# Pancit



## Scherle

Magandang araw!

Ano po ang English translation ng Pancit?

Halimbawa: 

Nagluto ako ng Pancit.

I cooked noodles.

Maraming Salamat po!


----------



## DotterKat

Here, restaurants describe pancit as "*Filipino-style stir fried noodles*" and I think that would be an acceptable translation for it as well. (By the way, palabok is called "stir fried noodles in shrimp sauce.")


----------



## niernier

Funny. I didn't know the English translations would be that long. How about sotanghon and bihon?


----------



## DotterKat

What a coincidence! I was at 99 Ranch the other day and saw packets of Filipino noodles.
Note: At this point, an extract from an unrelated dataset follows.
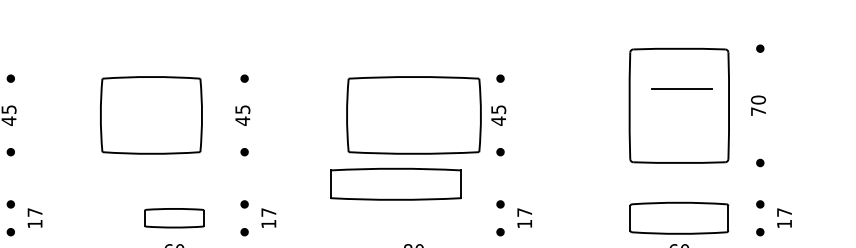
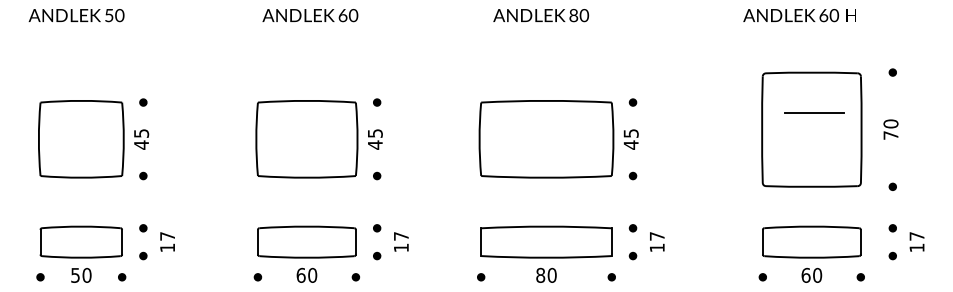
part: (150, 115) -> (306, 139), moved
part: (395, 183) -> (546, 241), moved
part: (173, 217) -> (306, 241), size x1.67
I have always known that *bihon* is *rice vermicelli* but I learned from that shopping trip that *sotanghon* is _*cellophane noodles*_ or *mung bean noodles*.


----------



## Scherle

Thank you!


----------



## Scherle

DotterKat said:


> Here, restaurants describe pancit as "*Filipino-style stir fried noodles*" and I think that would be an acceptable translation for it as well. (By the way, palabok is called "stir fried noodles in shrimp sauce.")


 
How about pancit canton? Is Filipino-style stir fried noodles also acceptable for that?

Thank you!


----------



## DotterKat

In places where there is a fairly large Filipino community, like California, words like "lumpia" and "pancit" are in common usage even among those who are not of Filipino descent (these foods are staples in farmers' markets and community fairs). So I would not be surprised to find, at least in a California restaurant, for that dish to be simply called *pancit canton* (canton noodles also being fairly well known as an ingredient). However, if I had to translate it, probably *stir-fried canton noodles* or *Filipino style stir-fried canton noodles* would be sufficient ("Filipino style" added only to differentiate it from other Asian cuisines using the same canton noodles, which is very common in highly diversified places, again like California).


----------



## Scherle

Thank you!


----------